For the 25th anniversary of the Frühjahrssymposium (FJS) we are very happy to welcome you to Hanover, as this year's symposium will not be online but in presence! We have put together a diversified program with a variety of different offers that include thrilling lectures from renowned scientists of both academia and industry, exciting workshops, inspiring poster sessions as well as a delicious conference dinner, several social activities and many opportunities to get together and network.

 

 

Panel Discussion

 

This year's motto of FJS, "Communicating the future," was chosen to put a spotlight on the topic of science communication. Science communication has been particularly relevant over the past two years in the context of the Corona pandemic, as the public needed to be regularly informed about the highly volatile research on the Sars-CoV II virus. This demanded sensible scientific communication to on the one hand inform the public about the risks of the virus but on the other hand not to spread excessive panic. Especially the strong abbreviation of scientific studies into provocative and protruding headlines proved to be problematic in this regard. The chances, risks and possible improvements for science communication and science journalism will be reviewed from a scientific point of view (virologist Prof. Dr. Albert Osterhaus), a political standpoint (former State Secretary for Science and Research Berlin and Hanover Regional President Steffen Krach) as well as from the science journalist perspective (science editor Dr. Charlotte Wermser) in the closing panel discussion. The discussion will be hosted by the JCF member Roland J.-R. Bednarz.

 

 

Steffen Krach is the regional president of Hannover. After finishing his studies of social sciences at University of Göttingen in 2002 and political sciences at FU Berlin in 2005, he served as an advisor for science, education, research, and culture in the state of Rhineland-Palatinate. Afterwards, he held several positions in the Berlin senate administration of education, science, and research. From 2016 to 2021, he served as state secretary for science and research in the senate of Berlin, before he was elected in September 2021 to serve as regional president of the Hannover region.
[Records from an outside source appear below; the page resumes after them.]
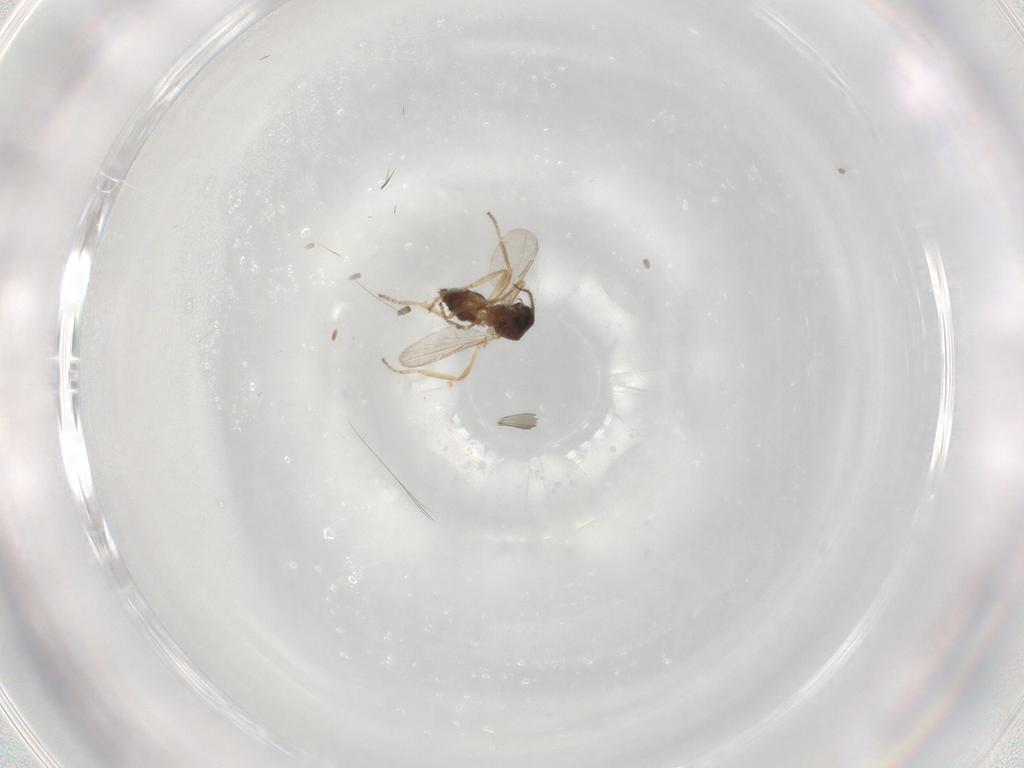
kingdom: Animalia
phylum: Arthropoda
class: Insecta
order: Diptera
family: Ceratopogonidae
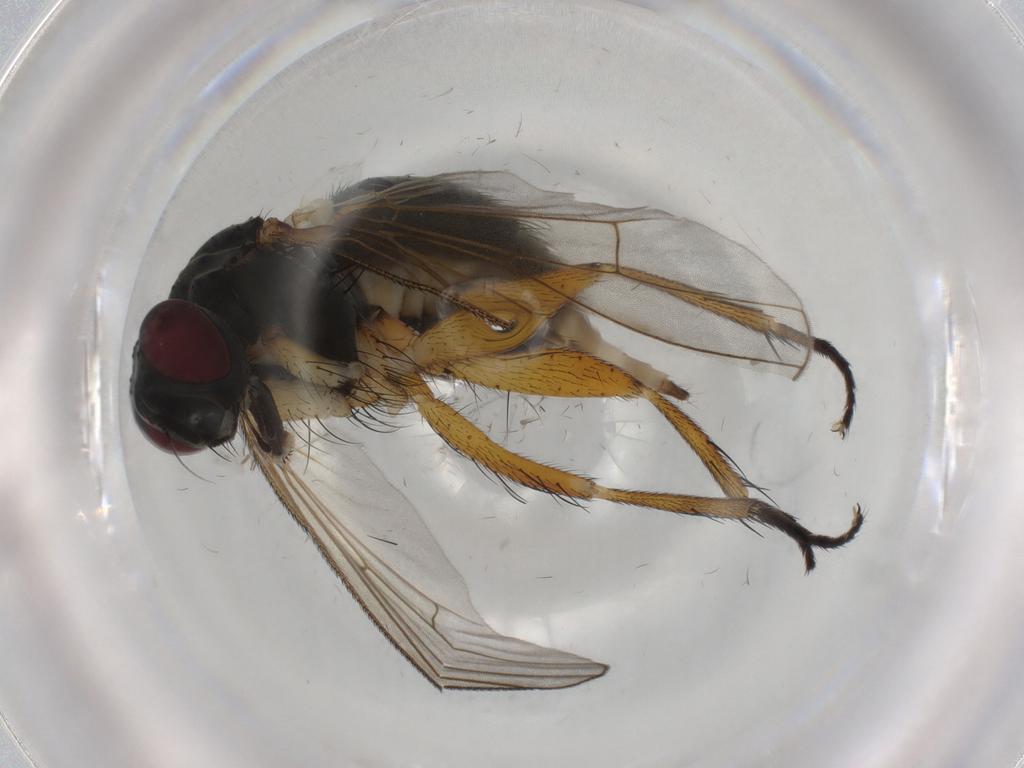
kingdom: Animalia
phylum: Arthropoda
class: Insecta
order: Diptera
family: Muscidae
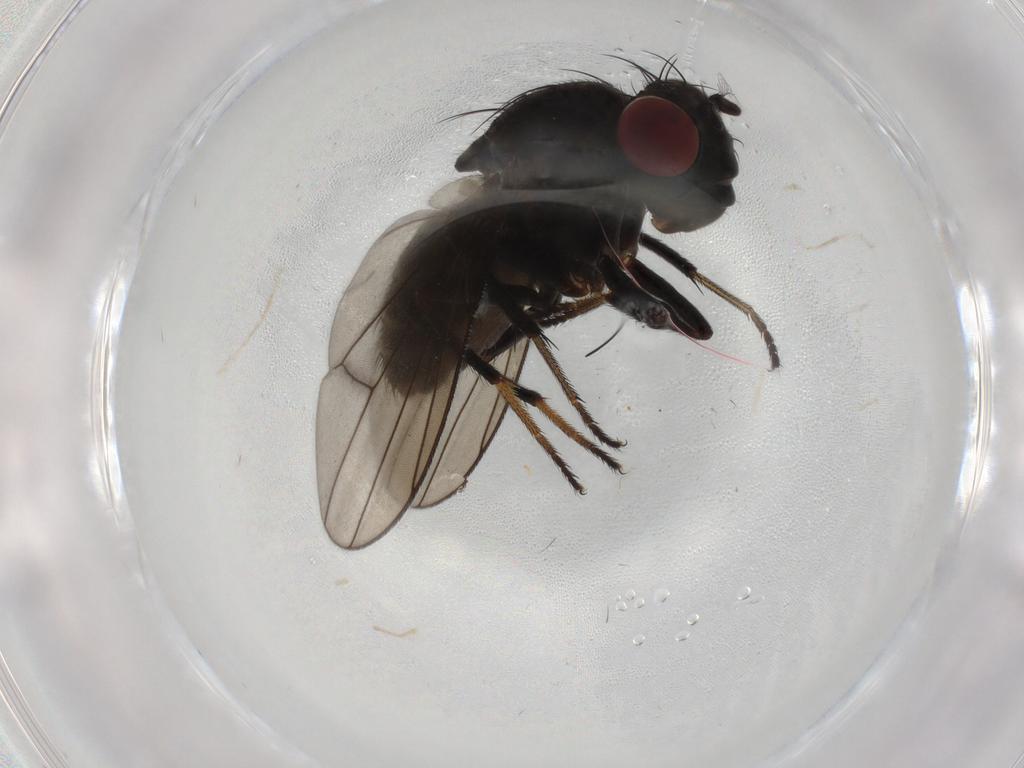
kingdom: Animalia
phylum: Arthropoda
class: Insecta
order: Diptera
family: Ephydridae
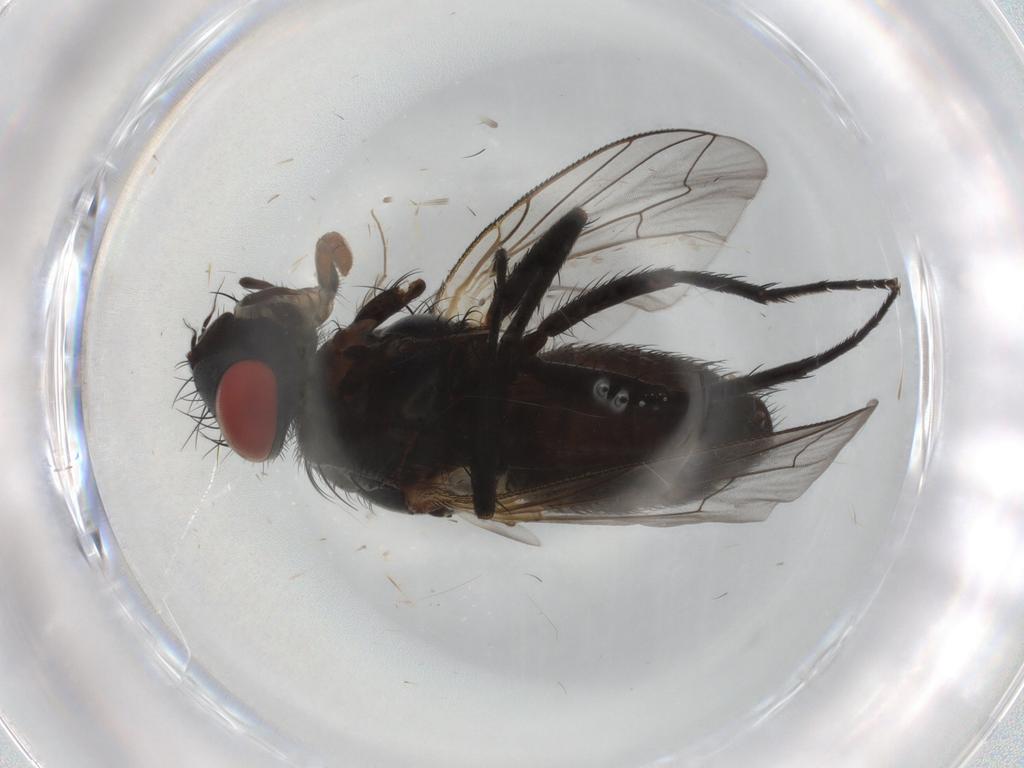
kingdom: Animalia
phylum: Arthropoda
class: Insecta
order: Diptera
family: Sarcophagidae
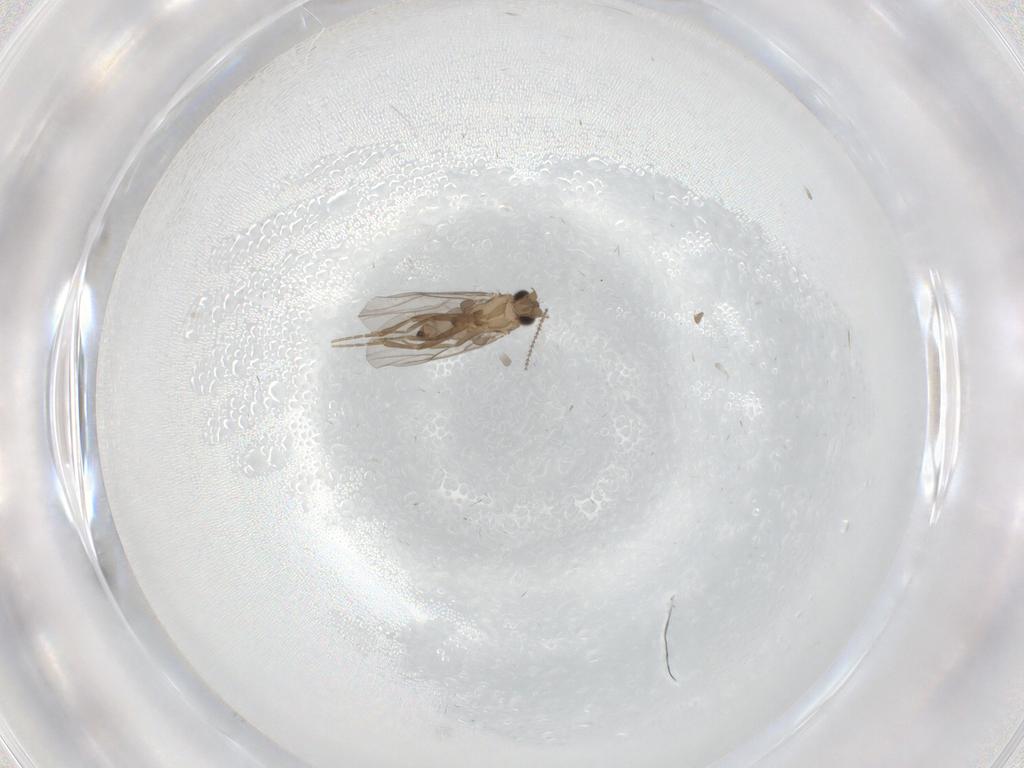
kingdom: Animalia
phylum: Arthropoda
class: Insecta
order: Diptera
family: Cecidomyiidae
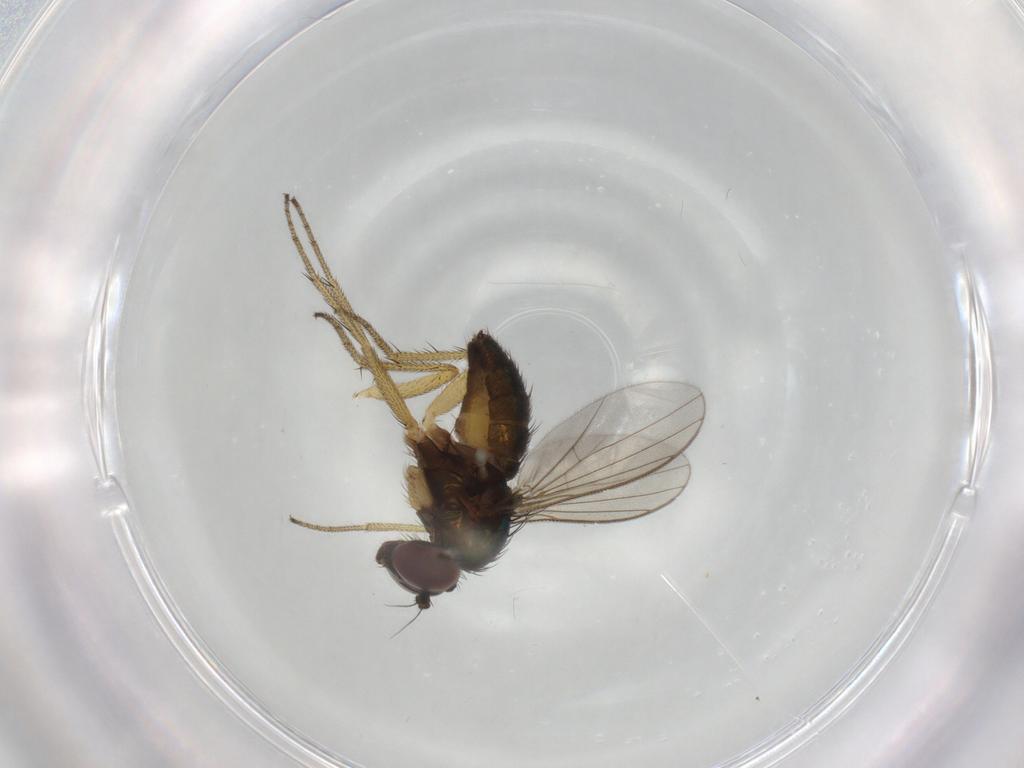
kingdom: Animalia
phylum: Arthropoda
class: Insecta
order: Diptera
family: Dolichopodidae
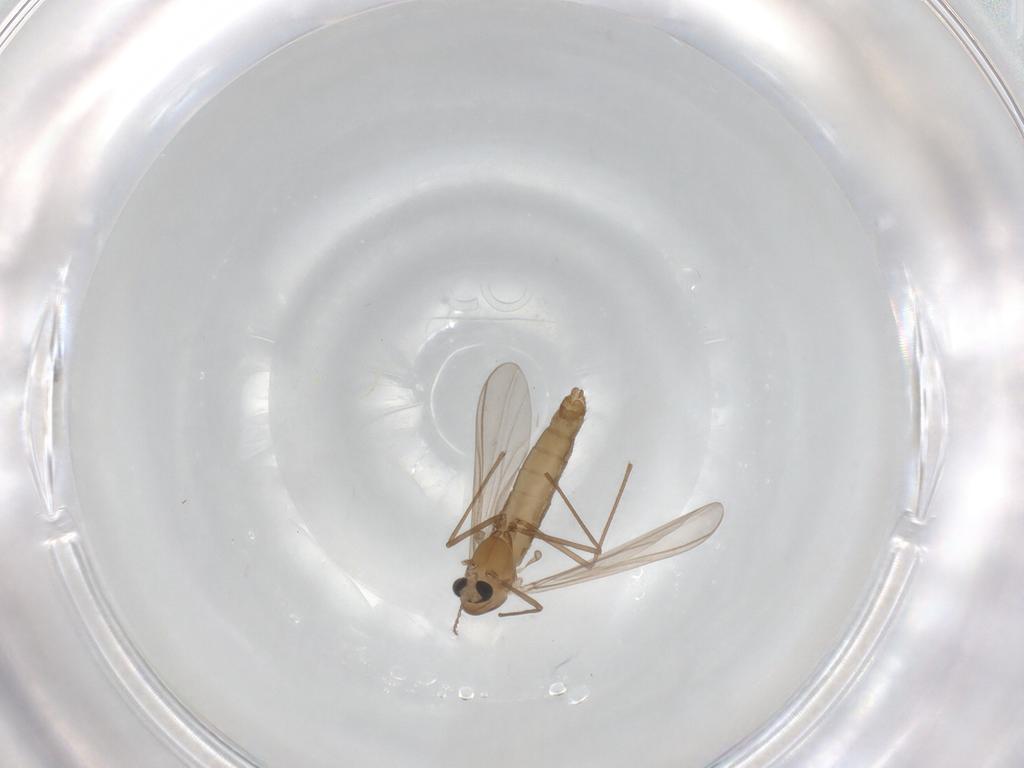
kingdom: Animalia
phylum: Arthropoda
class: Insecta
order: Diptera
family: Chironomidae
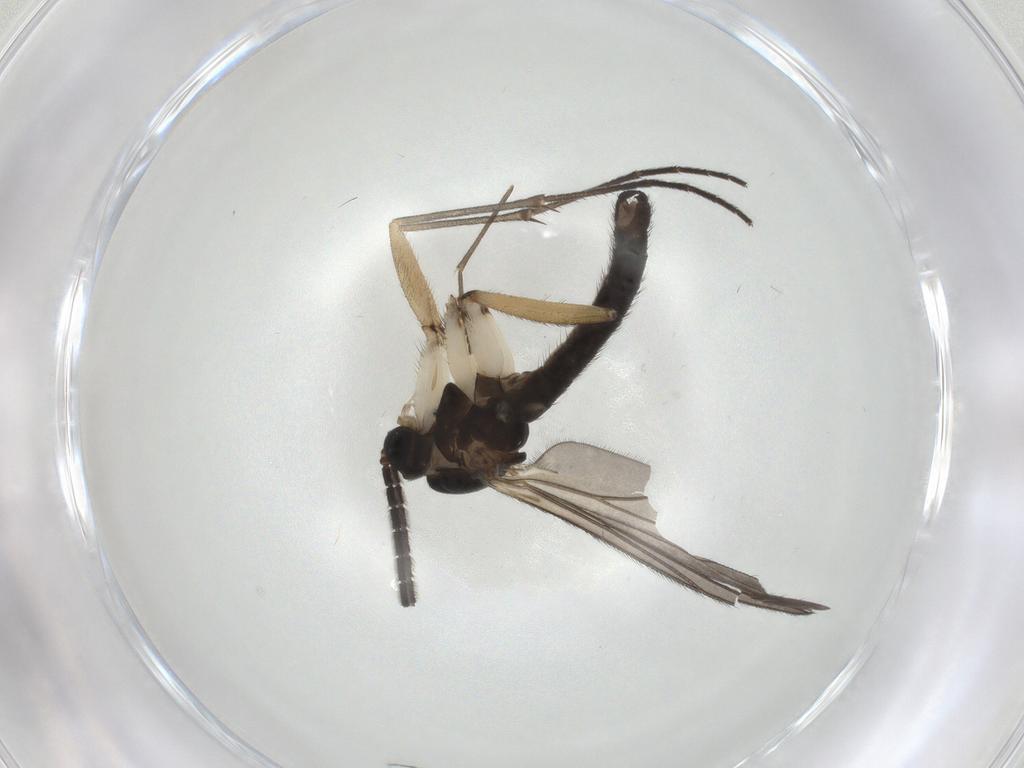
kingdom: Animalia
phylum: Arthropoda
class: Insecta
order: Diptera
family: Sciaridae
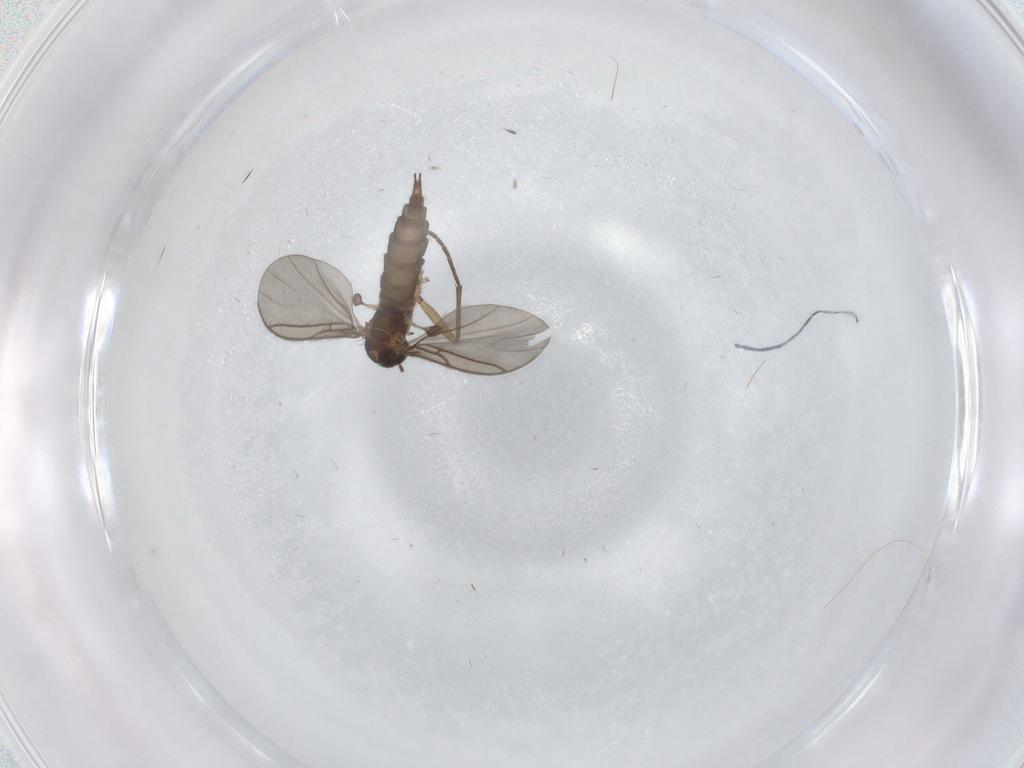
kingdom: Animalia
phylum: Arthropoda
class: Insecta
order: Diptera
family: Sciaridae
Albert Osterhaus is one of the leading experts in animal and human virology. He serves as Professor and Founding Director in the Research Center for Emerging Infections and Zoonoses at the University of Veterinary Medicine Hannover (TiHo). He also holds a position as Professor of Wildlife Virology and Virus Discovery at University Utrecht. His major achievements include the discovery of more than 40 new viruses and the development of new strategies to combat the threat of (zoonotic) virus infections.

Charlotte Wermser studied biomedicine in Würzburg, Germany. In 2018, she completed her doctorate at the Research Center for Infectious Diseases (ZINF) at the University of Würzburg. After completion of the PhD, she started her career as a science communicator with a traineeship in the public relations department of the Max Planck Institute of Biochemistry. Since 2019, Charlotte Wermser has been a science editor with a focus on online communication and social media at the Helmholtz Centre for Infection Research (HZI) in Braunschweig. She became deputy head of the press and communication department at HZI in 2021. The department coordinates press and communication activities at the HZI main campus in Braunschweig and additional sites in Greifswald, Hamburg, Hanover, Saarbrücken and Würzburg.